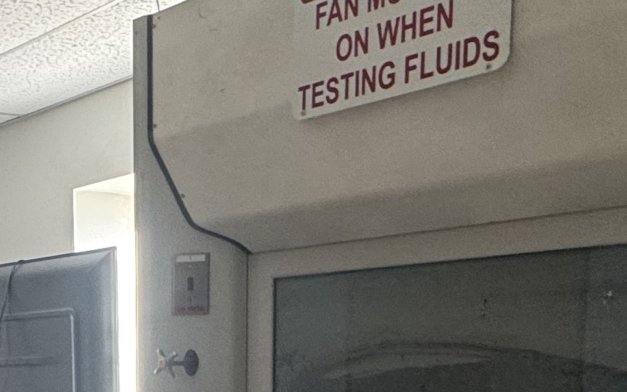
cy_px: 504
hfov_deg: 30.1
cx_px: -33
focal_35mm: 62
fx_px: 1059
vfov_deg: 19.4
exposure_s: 1/99
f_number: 2.2
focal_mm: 2.22
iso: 125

JOB
Although the records above contain pictures, only their text is to be repeated, exactly as given.

EXERCISE RESULT
cy_px: 504
hfov_deg: 30.1
cx_px: -33
focal_35mm: 62
fx_px: 1059
vfov_deg: 19.4
exposure_s: 1/99
f_number: 2.2
focal_mm: 2.22
iso: 125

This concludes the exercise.